I hope lizardlick.com is reliable, I sent them an email to there sales@ address and they havent replied. It’s been a while and I’m guessing they get alot of emails in the one day.

I will post more questions in this thread if I need any clarification but that should be enough to get me started :slight_smile:

Thanks again
:tup:


#5

Sorry guys, predominatly it will be PS3/PC but I wanted the more expensive chimp for the ability to plug it into a X360 if required in the future. Its not necessary come to think of it, regardless the latest MC Cthulhu option comes assembled as well, doesn’t it? does that mean no soldering?

Another question I have is, if the PS3/PC Cthulhu does not require soldering then why…

Nerrage said:

What is this wire going to be used for, if its plug and play?


#6

Tinning requires soldering.
That means putting thing layer of solder to the wires.
Tinning stranded wires keep the strands of wire together, so they don’t move around.

You do not need to tin.
It is optional.

Multi-Console Cthulhu will require soldering if it is not assembled.
Also if you want to use the other supported Consoles that it does.

You need wires to go from Buttons to Cthulhu.
Laugh.

You plug wires in.
Then you play.


#7

Let me amend that?If you’re me, you need to tin your wire because stripping it tears off half of the strands. XD.


#8

Use a better Stripper Tool.
Laugh.


#9

That may solve it. Haha. Mine were out of a starter kit I got at radio shack quict e a while back. I think I see the problem already. Haha.


#10

No, you need to tin your USB wires because otherwise they’ll be very hard to pull through the holes!..

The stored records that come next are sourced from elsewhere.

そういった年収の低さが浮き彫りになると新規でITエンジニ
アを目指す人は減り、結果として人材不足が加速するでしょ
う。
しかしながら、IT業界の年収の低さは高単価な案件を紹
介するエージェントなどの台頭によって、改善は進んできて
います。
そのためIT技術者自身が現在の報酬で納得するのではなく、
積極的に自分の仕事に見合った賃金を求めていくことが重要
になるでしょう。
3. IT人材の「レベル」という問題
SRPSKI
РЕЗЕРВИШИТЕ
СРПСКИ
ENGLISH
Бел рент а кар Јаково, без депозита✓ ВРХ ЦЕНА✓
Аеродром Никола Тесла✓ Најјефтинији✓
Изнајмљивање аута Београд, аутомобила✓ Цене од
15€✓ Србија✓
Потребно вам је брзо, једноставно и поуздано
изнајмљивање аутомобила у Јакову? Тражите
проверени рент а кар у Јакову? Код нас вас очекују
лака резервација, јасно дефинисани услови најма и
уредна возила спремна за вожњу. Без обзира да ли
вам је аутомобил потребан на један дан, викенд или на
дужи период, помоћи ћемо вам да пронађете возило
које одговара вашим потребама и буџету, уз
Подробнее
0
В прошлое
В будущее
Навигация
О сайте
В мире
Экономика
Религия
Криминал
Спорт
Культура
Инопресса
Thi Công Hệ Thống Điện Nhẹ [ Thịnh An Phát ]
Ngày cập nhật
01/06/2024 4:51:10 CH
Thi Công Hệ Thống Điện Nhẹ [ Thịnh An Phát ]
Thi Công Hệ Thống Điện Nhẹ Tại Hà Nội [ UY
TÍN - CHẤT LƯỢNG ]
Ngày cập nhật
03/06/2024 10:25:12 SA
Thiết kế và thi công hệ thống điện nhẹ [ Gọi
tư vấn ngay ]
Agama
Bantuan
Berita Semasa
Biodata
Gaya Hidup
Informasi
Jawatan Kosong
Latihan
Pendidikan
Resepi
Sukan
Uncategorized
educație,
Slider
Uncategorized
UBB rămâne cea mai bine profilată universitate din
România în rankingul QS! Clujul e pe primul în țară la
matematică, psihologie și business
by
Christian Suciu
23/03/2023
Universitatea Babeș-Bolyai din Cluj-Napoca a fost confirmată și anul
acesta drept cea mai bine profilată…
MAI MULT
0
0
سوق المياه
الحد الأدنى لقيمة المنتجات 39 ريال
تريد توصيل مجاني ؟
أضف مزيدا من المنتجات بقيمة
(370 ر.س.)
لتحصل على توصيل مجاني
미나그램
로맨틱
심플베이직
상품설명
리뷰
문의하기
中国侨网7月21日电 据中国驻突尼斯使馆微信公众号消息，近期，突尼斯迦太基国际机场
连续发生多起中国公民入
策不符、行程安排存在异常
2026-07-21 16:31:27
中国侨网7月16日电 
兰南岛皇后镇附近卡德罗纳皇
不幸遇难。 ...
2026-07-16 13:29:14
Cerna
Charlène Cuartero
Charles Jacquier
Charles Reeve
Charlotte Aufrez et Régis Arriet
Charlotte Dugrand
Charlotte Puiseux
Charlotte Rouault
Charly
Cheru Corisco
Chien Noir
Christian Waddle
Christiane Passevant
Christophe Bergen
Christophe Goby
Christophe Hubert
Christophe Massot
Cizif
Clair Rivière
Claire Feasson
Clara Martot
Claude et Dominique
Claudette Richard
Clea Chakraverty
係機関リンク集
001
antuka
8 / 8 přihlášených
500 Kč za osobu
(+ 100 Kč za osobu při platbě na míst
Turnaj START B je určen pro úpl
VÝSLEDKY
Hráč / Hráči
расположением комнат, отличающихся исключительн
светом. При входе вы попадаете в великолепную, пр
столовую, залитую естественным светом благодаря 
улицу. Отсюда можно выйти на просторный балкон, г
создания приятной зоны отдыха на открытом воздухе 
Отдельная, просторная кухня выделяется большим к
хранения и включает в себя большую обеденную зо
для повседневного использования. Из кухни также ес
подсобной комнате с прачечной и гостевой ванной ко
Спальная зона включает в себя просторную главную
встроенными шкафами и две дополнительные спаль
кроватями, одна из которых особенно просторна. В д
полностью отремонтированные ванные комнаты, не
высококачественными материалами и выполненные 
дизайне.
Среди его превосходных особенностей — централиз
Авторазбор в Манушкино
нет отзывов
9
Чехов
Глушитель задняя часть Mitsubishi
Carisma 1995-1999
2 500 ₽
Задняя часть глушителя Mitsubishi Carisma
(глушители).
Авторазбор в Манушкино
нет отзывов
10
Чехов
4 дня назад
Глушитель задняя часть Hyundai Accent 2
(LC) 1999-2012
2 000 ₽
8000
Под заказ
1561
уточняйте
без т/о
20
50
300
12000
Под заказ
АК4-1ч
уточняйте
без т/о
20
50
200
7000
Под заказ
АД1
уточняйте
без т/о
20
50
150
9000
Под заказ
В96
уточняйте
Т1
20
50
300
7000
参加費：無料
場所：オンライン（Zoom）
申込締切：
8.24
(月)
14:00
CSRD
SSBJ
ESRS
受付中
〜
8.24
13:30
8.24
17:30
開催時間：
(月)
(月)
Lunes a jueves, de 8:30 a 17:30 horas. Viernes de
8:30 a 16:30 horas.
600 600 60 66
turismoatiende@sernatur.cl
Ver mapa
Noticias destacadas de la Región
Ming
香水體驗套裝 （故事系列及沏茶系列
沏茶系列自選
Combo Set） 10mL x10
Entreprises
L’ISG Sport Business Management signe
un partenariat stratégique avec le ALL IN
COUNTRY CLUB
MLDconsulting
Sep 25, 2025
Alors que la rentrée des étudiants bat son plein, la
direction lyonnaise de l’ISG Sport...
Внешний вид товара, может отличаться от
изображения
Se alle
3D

But it seems you have a board with a USB Jack so that isnt an issue for you.


#11

<3 my Gardner Bender Auto-Wire Stripper tool.


#12

I don’t tin my USB wires.
Laugh.

I do for other parts of Dual Mod though.


#13

Still dont fully understand what wires you need to tin? and what do they look like once tinned. Can someone post a picture or something of the inside of there case with what it looks like, if its not too much trouble :wink:


#14

Let me google that for you
How to’s, before and after’s, etc.
It’s not strictly required; you can crimp QD’s without the wire being tinned, and you can screw them down in the screw terminals without being tinned, but it’s better if you can.


#15

Sorry man, I normally search but Im at work at the moment. I’ll check out the link at home, also want to PM you about something later on. Its about Cthulhu, nothing technical.

I think I am ready and set to go. All thanks to you guys :slight_smile:


#16

Please don’t. There are perfectly useful threads all over that I do read, including this one. With threads, others may be able to answer sooner, or benefit from seeing your question and answer. In a PM, none of those are true, AND I have go in clean out the inbox afterwards. Unless you’re wanting to discuss buying or trading for parts with me in private, please don’t PM me.